Recently, the Florida Justice Reform Institute revealed how the growing use of AOBs and the one-way attorney fee by third parties is increasing litigation and costs.
Using the Florida Department of Financial Services’ service of process database, we discovered some startling insights.
From 2000 to 2016, Florida’s population increased 26 percent, while total litigation filed against insurance companies increased about 280 percent.
In particular, AOB litigation increased by over 66 percent from 2010 to 2011, fell briefly after the 2012 auto insurance reforms, and then started rising again. From 2014 to 2015, AOB litigation increased 10.7 percent, and then 21 percent from 2015 to 2016.
AOB lawsuits initiated by vendors who provide water cleanup, restoration, drying, mitigation, mold detection, or remediation services were overwhelmingly concentrated in Palm Beach, Broward and Miami-Dade counties. On average, these three counties produced more than 80 percent of litigation from these vendors in 2014, and that share rose to nearly 85 percent in 2015, and nearly 89 percent in 2016.
Unfortunately, the problem is not just confined to home insurance claims. Auto glass claims also saw a staggering increase — over 3,000 percent in five years — from 591 claims in 2011 to 19,558 claims in 2016.
But the most surprising discovery was that nearly 25 percent of all AOB cases — from property to auto to auto glass — filed in Florida between 2013 and 2016 were filed by just 11 lawyers.

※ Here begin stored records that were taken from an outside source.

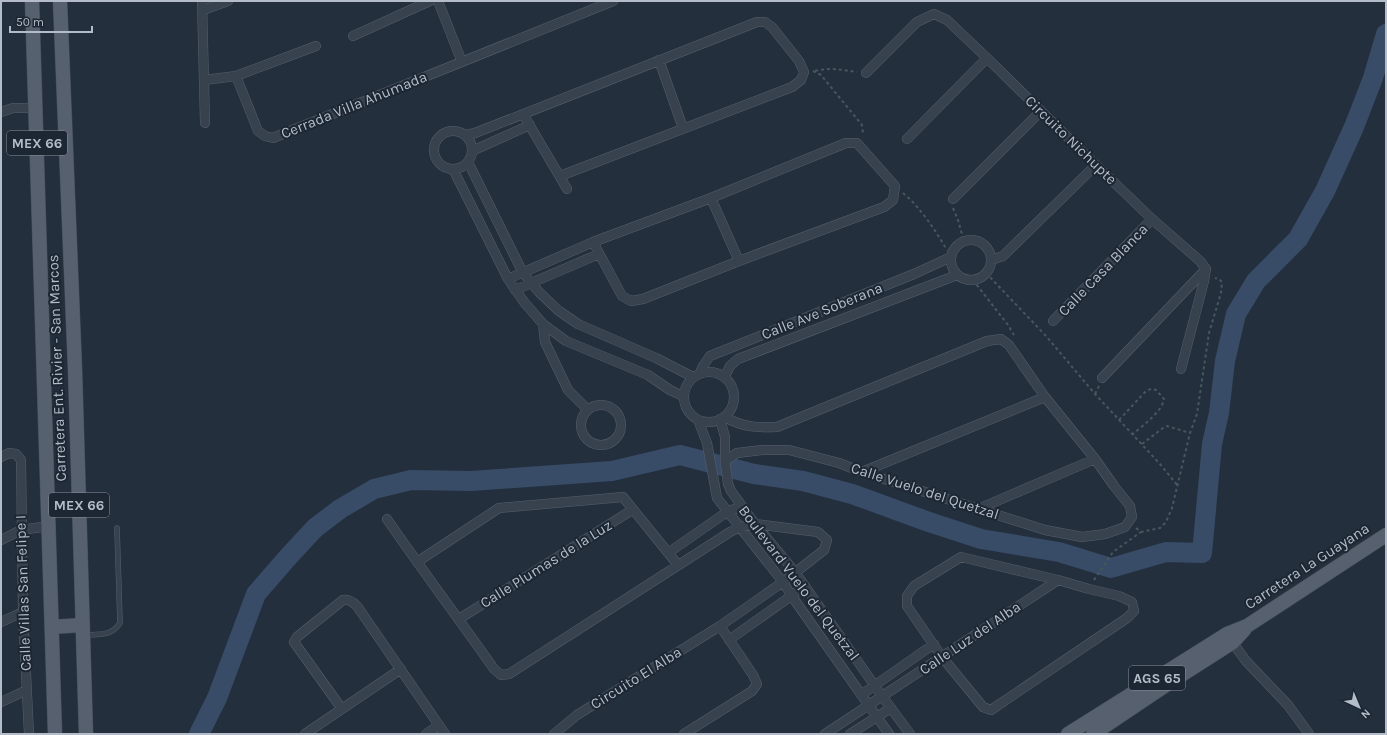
<svg xmlns="http://www.w3.org/2000/svg" width="1387" height="735" viewBox="0 0 1387 735" font-family="Karla,sans-serif">
<rect width="100%" height="100%" fill="#242f3e"/>
<g fill="none" stroke-linecap="round" stroke-linejoin="round">
<path stroke="#394c67" stroke-width="20" d="M199,734L217,698L256,594L289,556L315,528L340,509L374,489L411,480L471,481L612,471L680,455L754,474L803,481L852,494L929,522L981,539L1059,552L1111,568L1166,552L1202,553L1212,444L1219,413L1225,361L1236,314L1256,281L1298,239L1325,191L1354,127L1373,78L1386,34"/>
<g stroke="#565f6c" stroke-width="5.5">
<path id="lane" d="M85,635C99,634 112,636 120,623L117,528"/>
</g>
<g stroke="#565f6c" stroke-width="10">
<path id="street" d="M202,1L205,123
M438,1L462,62
M203,10L228,1
M353,36L430,1
M659,60L683,128
M866,73L917,22L934,14L947,20L987,58L1096,165L1152,219L1200,261L1206,269
M236,76L258,131L265,136L273,138L613,1
M204,80L236,76L316,46
M1,112L13,108H36
M523,114L567,189
M434 150a19 19 0 1 1 38 0a19 19 0 1 1-38 0Z
M466,135L475,133L757,22H765L772,27L799,61L804,72L801,80L792,87L560,176
M907,139L987,58
M472,151L530,125
M468,162L523,273L539,292L559,311L578,324L656,358L693,377
M453,169L508,279L524,302L543,324L566,341L648,375L670,390L683,396
M711,198L739,261
M953,199L1041,111
M951 260a20 20 0 1 1 40 0a20 20 0 1 1-40 0Z
M991,260L1003,256L1096,165
M508,279L593,242L711,198L846,143H857L895,186L893,200L884,207L739,261L643,299L631,301L622,296L593,242
M515,290L599,254
M1053,321L1152,219
M543,324L545,342L568,390L588,410
M1181,369L1204,281L1206,269
M684 397a25 25 0 1 1 50 0a25 25 0 1 1-50 0Z
M700,373L703,366L710,356L914,274L951,257
M725,376L730,366L738,359L957,275
M1102,378L1206,269
M581 425a20 20 0 1 1 40 0a20 20 0 1 1-40 0Z
M724,417C744,427 755,428 777,427L987,341L1001,339L1009,345L1045,397L1095,459L1114,486L1130,506L1132,517L1125,527L1105,534L1082,537L1045,530L862,472L839,463L789,450H762L737,453L725,461
M720,419L725,437V461L728,484L731,491L755,524L795,572L882,696L910,734
M698,420L707,443L717,498L783,582L791,595L889,734
M1,457L9,453L16,454L21,460L23,612L29,734
M862,472L1045,397
M978,509L1095,459
M387,519C422,570 459,619 494,669L501,675L509,674L730,532L740,527L755,524L818,532L827,540L824,550L783,582L720,626L577,715L554,734
M1,540L21,530L49,526
M668,553L727,512L742,506
M961,557L1058,580L1089,589L1119,596L1132,602L1134,611L1127,618L991,710L983,707L942,657L907,606V596L914,586Z
M417,562L499,508L623,497L678,565
M459,619L632,510
M1,622L23,612
M1230,639L1246,661L1288,705L1309,734
M729,640L805,586
M861,695L934,644
M1,702L27,690
M342,709L294,642L297,637L343,600C349,599 353,602 357,606L445,734
M305,734L401,669
M426,734L439,725
M684,734L752,691L757,684L753,675L720,626
M825,734L1058,580
M850,734L891,708"/>
</g>
<g stroke="#414a57" stroke-width="15">
<path id="primary" d="M32,1L55,734
M60,1L75,369L86,734
M52,627L82,625
M1068,734L1227,634L1247,626L1386,535
M1093,734L1169,683L1233,642L1244,630"/>
</g>
<path stroke="#44595c" stroke-width="2" stroke-dasharray="3 3" stroke-linecap="butt" d="M813,71L821,75L862,125L863,133L862,135
M815,71C831,67 841,70 857,72
M903,193C921,208 935,230 947,250
M953,208L958,220L963,238L958,245
M986,273L1046,336L1095,394L1160,464L1178,486
M973,280L1008,325L1014,335
M1095,394L1099,386
M1119,420L1146,391L1151,389L1156,390L1164,399C1162,412 1143,425 1133,434
M1142,444L1163,428L1167,426L1190,433
M1136,528L1141,532L1160,528L1166,522L1172,508L1190,433L1197,414L1209,333L1221,293L1222,282L1219,279L1215,278
M1094,580L1113,552L1141,532"/>
<use href="#lane" stroke="#38414e" stroke-width="4.5"/>
<use href="#street" stroke="#38414e" stroke-width="9"/>
<use href="#primary" stroke="#56606e" stroke-width="14"/>
</g>
<g text-anchor="middle" stroke-width="4" stroke-linejoin="round" paint-order="stroke">
<g fill="#1d2633" stroke="#878f9c" stroke-width="1">
<rect x="7" y="131" width="60" height="24" rx="3"/>
<rect x="49" y="493" width="60" height="24" rx="3"/>
<rect x="1129" y="666" width="56" height="24" rx="3"/>
</g>
<g font-size="14" font-weight="bold" fill="#b4bcc9">
<text x="37" y="148">MEX 66</text>
<text x="79" y="510">MEX 66</text>
<text x="1157" y="683">AGS 65</text>
</g>
<g font-size="15" fill="#b4bcc9" stroke="#1d2633">
<text transform="translate(354 105) rotate(-22)" y="5">Cerrada Villa Ahumada</text>
<text transform="translate(1071 140) rotate(44)" y="5">Circuito Nichupte</text>
<text transform="translate(1103 270) rotate(-46)" y="5">Calle Casa Blanca</text>
<text transform="translate(822 311) rotate(-22)" y="5">Calle Ave Soberana</text>
<text transform="translate(57 368) rotate(-92)" y="5">Carretera Ent. Rivier - San Marcos</text>
<text transform="translate(925 491) rotate(18)" y="5">Calle Vuelo del Quetzal</text>
<text transform="translate(546 564) rotate(-32)" y="5">Calle Plumas de la Luz</text>
<text transform="translate(1307 566) rotate(-33)" y="5">Carretera La Guayana</text>
<text transform="translate(799 583) rotate(53)" y="5">Boulevard Vuelo del Quetzal</text>
<text transform="translate(23 593) rotate(-92)" y="5">Calle Villas San Felipe I</text>
<text transform="translate(970 638) rotate(-34)" y="5">Calle Luz del Alba</text>
<text transform="translate(636 678) rotate(-32)" y="5">Circuito El Alba</text>
</g>
</g>
<rect width="1387" height="735" fill="none" stroke="#b4bcc9" stroke-width="4"/>
<g transform="translate(1359 707) rotate(136)" stroke="#1d2633" stroke-width="3" paint-order="stroke">
<path d="M0-3L7 15L0 10L-7 15Z" fill="#b4bcc9"/>
<text y="-6" font-size="11" font-weight="bold" text-anchor="middle" fill="#b4bcc9">N</text>
</g>
<path d="M10 26v6h82v-6" fill="none" stroke="#b4bcc9" stroke-width="2"/>
<text x="16" y="26" font-size="12" fill="#b4bcc9" stroke="#1d2633" stroke-width="3" paint-order="stroke">50 m</text>
</svg>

The bottom line is that all this rampant AOB abuse and litigation is driving insurance costs up. Insurance Commissioner David Altmaier had it right last month when he told the Governor and Cabinet that there’s no other explanation other than the one-way attorney fees.
The Florida Legislature has strong data supporting this growing problem. It’s time for them to pass meaningful reforms and stop a handful of unscrupulous repair vendors and their lawyers from using the policyholders’ special rights for their own benefit. Keep consumers in control of the insurance policies they bought and paid for, and stop the abuse that’s sending insurance rates higher.
William Large is President of the Florida Justice Reform Institute.